The door slams open, and Max removes her hands. A White Coat walks down our row of dog crates. He has a clipboard in his hand and is humming a song. He seems happy, basically that means a "specimen's" day is going to suck. He draws nearer. I glance nervously at Max, but her eyes are pinched together, trying to close out the nightmare she calls life. I twist again, and pain creeps up my stiff back. Fang is looking at me and his dark eyes bore into me. He has an ugly bruise on his face and it distorts his mouth a bit. He is trying to tell me something, mouthing some words out, but I don't understand. I shake my head and he grits his teeth.
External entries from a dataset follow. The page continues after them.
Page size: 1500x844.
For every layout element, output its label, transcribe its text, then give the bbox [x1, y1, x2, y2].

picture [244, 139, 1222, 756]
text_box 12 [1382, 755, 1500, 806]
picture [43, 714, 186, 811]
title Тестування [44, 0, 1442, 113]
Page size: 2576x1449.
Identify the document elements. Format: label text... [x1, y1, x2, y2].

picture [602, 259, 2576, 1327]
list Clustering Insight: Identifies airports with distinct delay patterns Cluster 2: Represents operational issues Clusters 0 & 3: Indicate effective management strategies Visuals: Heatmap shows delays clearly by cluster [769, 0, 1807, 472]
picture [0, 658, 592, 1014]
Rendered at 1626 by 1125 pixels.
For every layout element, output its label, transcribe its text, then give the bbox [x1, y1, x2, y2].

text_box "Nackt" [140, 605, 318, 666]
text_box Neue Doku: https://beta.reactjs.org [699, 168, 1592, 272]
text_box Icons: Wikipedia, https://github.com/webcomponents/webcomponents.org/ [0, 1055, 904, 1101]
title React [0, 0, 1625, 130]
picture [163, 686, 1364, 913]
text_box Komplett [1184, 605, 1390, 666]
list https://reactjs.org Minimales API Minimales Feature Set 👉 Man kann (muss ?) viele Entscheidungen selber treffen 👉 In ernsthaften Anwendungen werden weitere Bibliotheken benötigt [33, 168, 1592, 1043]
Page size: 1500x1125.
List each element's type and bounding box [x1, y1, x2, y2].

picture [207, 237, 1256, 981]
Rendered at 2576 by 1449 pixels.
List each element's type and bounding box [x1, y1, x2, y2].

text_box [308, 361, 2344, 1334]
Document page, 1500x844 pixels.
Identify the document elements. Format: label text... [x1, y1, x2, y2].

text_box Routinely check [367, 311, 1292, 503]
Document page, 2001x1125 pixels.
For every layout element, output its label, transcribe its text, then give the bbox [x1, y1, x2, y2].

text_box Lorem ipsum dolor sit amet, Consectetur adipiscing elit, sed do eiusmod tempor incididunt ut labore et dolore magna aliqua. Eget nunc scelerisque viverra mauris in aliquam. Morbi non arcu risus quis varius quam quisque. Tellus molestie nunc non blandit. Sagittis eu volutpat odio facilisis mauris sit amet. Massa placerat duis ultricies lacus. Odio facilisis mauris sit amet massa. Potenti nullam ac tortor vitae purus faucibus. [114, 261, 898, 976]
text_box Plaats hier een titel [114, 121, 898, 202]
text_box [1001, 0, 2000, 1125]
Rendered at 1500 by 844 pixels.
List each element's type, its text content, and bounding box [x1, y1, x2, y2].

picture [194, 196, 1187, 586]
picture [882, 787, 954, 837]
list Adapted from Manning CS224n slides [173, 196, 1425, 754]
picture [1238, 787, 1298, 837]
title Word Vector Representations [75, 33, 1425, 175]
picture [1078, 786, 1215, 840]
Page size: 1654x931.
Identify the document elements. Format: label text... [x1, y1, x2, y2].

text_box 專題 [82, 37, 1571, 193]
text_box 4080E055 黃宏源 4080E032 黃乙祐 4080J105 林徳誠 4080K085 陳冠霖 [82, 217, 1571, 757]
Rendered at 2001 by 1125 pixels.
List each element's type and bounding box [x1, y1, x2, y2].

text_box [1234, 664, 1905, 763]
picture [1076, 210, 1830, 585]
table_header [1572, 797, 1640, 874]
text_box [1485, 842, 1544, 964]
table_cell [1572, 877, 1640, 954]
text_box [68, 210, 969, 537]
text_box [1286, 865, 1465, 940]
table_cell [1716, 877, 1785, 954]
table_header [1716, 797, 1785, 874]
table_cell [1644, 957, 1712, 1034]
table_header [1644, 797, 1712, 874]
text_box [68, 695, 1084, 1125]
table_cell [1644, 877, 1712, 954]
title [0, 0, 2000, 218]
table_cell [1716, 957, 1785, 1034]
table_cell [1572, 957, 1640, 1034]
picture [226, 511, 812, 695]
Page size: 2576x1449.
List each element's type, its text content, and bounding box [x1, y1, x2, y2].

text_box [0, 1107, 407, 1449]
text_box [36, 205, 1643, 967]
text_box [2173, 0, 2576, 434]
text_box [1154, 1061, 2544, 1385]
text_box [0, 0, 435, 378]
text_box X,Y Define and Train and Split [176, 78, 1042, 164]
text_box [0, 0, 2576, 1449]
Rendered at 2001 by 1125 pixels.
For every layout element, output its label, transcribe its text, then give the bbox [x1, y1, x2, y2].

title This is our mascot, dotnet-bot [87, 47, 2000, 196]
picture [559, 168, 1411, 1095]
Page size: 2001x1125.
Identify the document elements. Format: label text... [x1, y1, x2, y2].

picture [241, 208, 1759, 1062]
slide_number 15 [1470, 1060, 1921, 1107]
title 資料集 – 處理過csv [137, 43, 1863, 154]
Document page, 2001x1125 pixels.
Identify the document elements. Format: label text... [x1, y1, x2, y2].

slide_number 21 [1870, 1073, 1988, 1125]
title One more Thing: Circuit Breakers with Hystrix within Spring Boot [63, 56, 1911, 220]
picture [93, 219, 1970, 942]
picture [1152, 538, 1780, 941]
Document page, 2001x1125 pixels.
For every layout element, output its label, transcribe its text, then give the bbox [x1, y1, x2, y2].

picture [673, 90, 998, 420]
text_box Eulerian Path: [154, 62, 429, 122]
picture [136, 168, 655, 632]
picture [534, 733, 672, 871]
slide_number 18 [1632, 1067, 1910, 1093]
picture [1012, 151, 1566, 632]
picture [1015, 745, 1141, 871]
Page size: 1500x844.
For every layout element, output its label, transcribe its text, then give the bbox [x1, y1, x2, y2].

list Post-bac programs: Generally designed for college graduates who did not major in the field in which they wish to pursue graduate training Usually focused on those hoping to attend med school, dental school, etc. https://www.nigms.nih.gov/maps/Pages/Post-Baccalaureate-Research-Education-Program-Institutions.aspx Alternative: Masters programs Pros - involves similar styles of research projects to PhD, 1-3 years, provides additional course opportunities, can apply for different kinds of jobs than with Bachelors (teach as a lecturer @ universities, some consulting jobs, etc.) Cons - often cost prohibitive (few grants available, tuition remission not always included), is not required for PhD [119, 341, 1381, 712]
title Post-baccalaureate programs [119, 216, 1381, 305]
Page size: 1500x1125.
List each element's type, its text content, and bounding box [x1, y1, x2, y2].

He begins to dramatically mouth the words. I decipher his words. Do- Not- Die. He finishes and raises an eyebrow. I don't get it. Since when was I going to die?
"Hello there…" a smooth voice comes from the front of my cage. The White Coat is standing in front of my cage. He's wearing cologne and his hair is combed. It seems so out of place next to the dirty cages and kids. He continues to talk, "Your seven years old, right? Yeah, you're a very special seven-year-old. Do you know that? We're going to make you even better." He's sounds like he's trying to calm me down, but he scares me. This entire place scares me. It is hell, only worse. The White Coat opens my cage and holds his hand out to me. I get out without the monster's help. I never want to touch them. He takes my wrists and slips on a plastic zip-tie on my hands. They rub my skin and leave red marks on top of the red marks from years of zip-ties chafing my skin. He leads me towards the large metal doors. He pushes me through the double doors.
2481, I read the door number in my head as the White Coat pushes me through it. I smell the antiseptic before I see it. My stomach churns as my eyes see needles and restraints and computers with pictures of me. The pictures show my bone structure, muscles, and my body. Only they drew lines on it where the knives will cut. I shudder. The White Coat leads me to a padded doctor's-bed thing. It looks pristine and safe. I shudder. I have to lay on it as the White Coat straps me in with thick leather restraints. The tissue paper underneath me crinkles loudly. Another White Coat walks in. They both pull on plastic gloves and the new White Coat pushes a needle deep into my arm. I hate needles. I see it enter my arm and she squeezes something into my arm. She tells me to breath evenly. I stare in terror as black spots cloud my vision and then I sleep.